[R] GLM function with poisson distribution

Wed Jan 26 10:20:47 CET 2005

On Wed, Jan 26, 2005 at 01:39:36AM +0100, Peter Dalgaard wrote:
> Thomas Lumley <tlumley at u.washington.edu> writes:
> 
> > On Tue, 25 Jan 2005, Florian Menzel wrote:
> > 
> > > Hello all,
> > > I found a weird result of the GLM function that seems
> > > to be a bug.
> > 
> > No, the problem is that you are using the Wald test when the mle is
> > infinite, which is always going to be unreliable.  It's even worse
> > because you are using data that couldn't really have come from a
> > Poisson distribution (because for a=1 you have mean 3 and variance 0).
> 
> Actually, that's rather immaterial. 

Right. For the Hauck[sic]-Donner effect. This two-sample problem admits a
two-dimensional sufficient statistic, the totals in the two groups. In this
example Xtot = 0, Ytot = 24. So the problem is reduced to: Given two
independent Poisson observations X = 0 and Y = 24, can they possibly come
from the same distribution?

Thomas' observation is relevant from a practical point of view; by
reducing data to sufficient statistics, we lose the possibility to check
model assumptions, here the iid (within groups) Poisson distribution.

> Try it with
> 
> b=c(rep(0,8),rmultinom(1,24,rep(1/8,8))) 
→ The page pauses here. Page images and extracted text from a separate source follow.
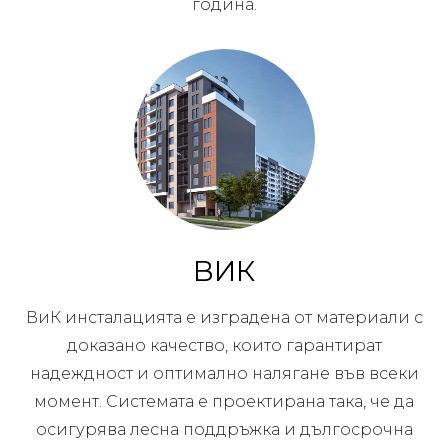
година.
ВИК
ВиК инсталацията е изградена от материали с
доказано качество, които гарантират
надеждност и оптимално налягане във всеки
момент. Системата е проектирана така, че да
осигурява лесна поддръжка и дългосрочна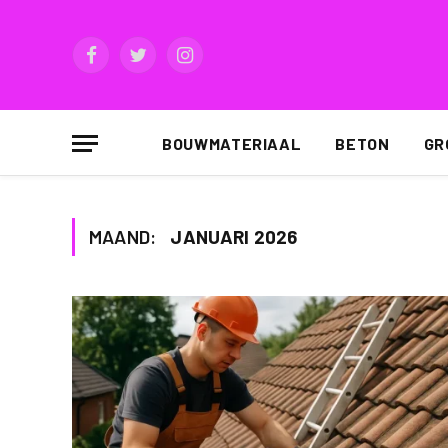
Facebook
Twitter
Instagram
BOUWMATERIAAL
BETON
GR
MAAND:
JANUARI 2026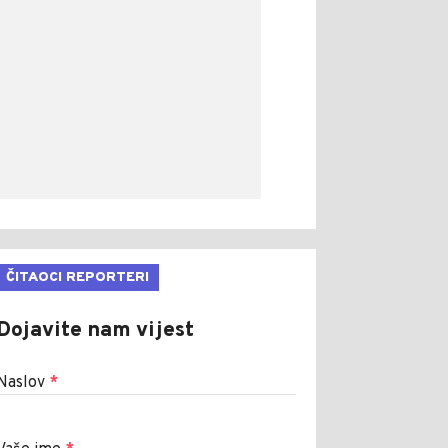
ČITAOCI REPORTERI
Dojavite nam vijest
Naslov
*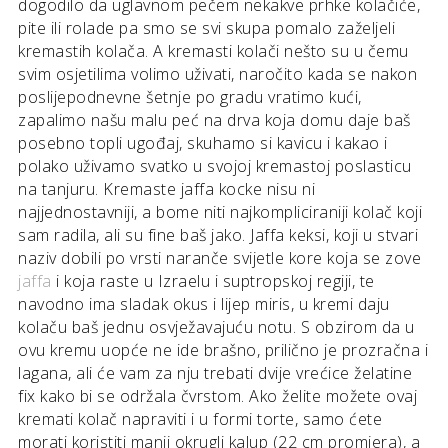
dogodilo da uglavnom pečem nekakve prhke kolačiće,
pite ili rolade pa smo se svi skupa pomalo zaželjeli
kremastih kolača. A kremasti kolači nešto su u čemu
svim osjetilima volimo uživati, naročito kada se nakon
poslijepodnevne šetnje po gradu vratimo kući,
zapalimo našu malu peć na drva koja domu daje baš
posebno topli ugođaj, skuhamo si kavicu i kakao i
polako uživamo svatko u svojoj kremastoj poslasticu
na tanjuru. Kremaste jaffa kocke nisu ni
najjednostavniji, a bome niti najkompliciraniji kolač koji
sam radila, ali su fine baš jako. Jaffa keksi, koji u stvari
naziv dobili po vrsti naranče svijetle kore koja se zove
jaffa
i koja raste u Izraelu i suptropskoj regiji, te
navodno ima sladak okus i lijep miris, u kremi daju
kolaču baš jednu osvježavajuću notu. S obzirom da u
ovu kremu uopće ne ide brašno, prilično je prozračna i
lagana, ali će vam za nju trebati dvije vrećice želatine
fix kako bi se održala čvrstom. Ako želite možete ovaj
kremati kolač napraviti i u formi torte, samo ćete
morati koristiti manji okrugli kalup (22 cm promjera), a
This is the conditional distribution, given the sufficient statistic.

> or even
> 
> b=c(rep(0,8),rpois(8,3))

This is the unconditional distribution, given that the parameter is
equal to the mle.

> (in the former case, notice that the LRT is constant).

because the LRT statistic is a function of data only through the sufficient 
statistic.

What is the "correct" p-value in this case? The exact p-value for the LRT
is hard to calculate (the distribution of the test statistic under the null
depends on thrue, common, unknown  parameter), but
the conditional test, given X+Y, (has certain optimality properties) is
very easy to perform. The p-value is 2 * dbinom(0, 24, 0.5) = 1.192093e-07,
compared to the LRT  8.017e-09. 

Who cares? But suppose the observed value of sufficient statistic was 
(0, 5). Then the two p-values are 0.0625 and 0.00847, respectively, and one
should care. 

Besides the binomial test, you can also use a bootstrap approach, by
simulating iid poisson pairs with mean (X+Y)/2 and calculate the LRT
statistic. For (X, Y) = (0, 5), this results in a p-value of about 0.018
(one million replicates). So, it seems as if the conditional test is too
conservative, and the asymptotics are far too optimistic. I _think_ this is
"common knowledge".  

-- 
 Göran Broström                    tel: +46 90 786 5223
 Department of Statistics          fax: +46 90 786 6614
 Umeå University                   http://www.stat.umu.se/egna/gb/
 SE-90187 Umeå, Sweden             e-mail: gb at stat.umu.se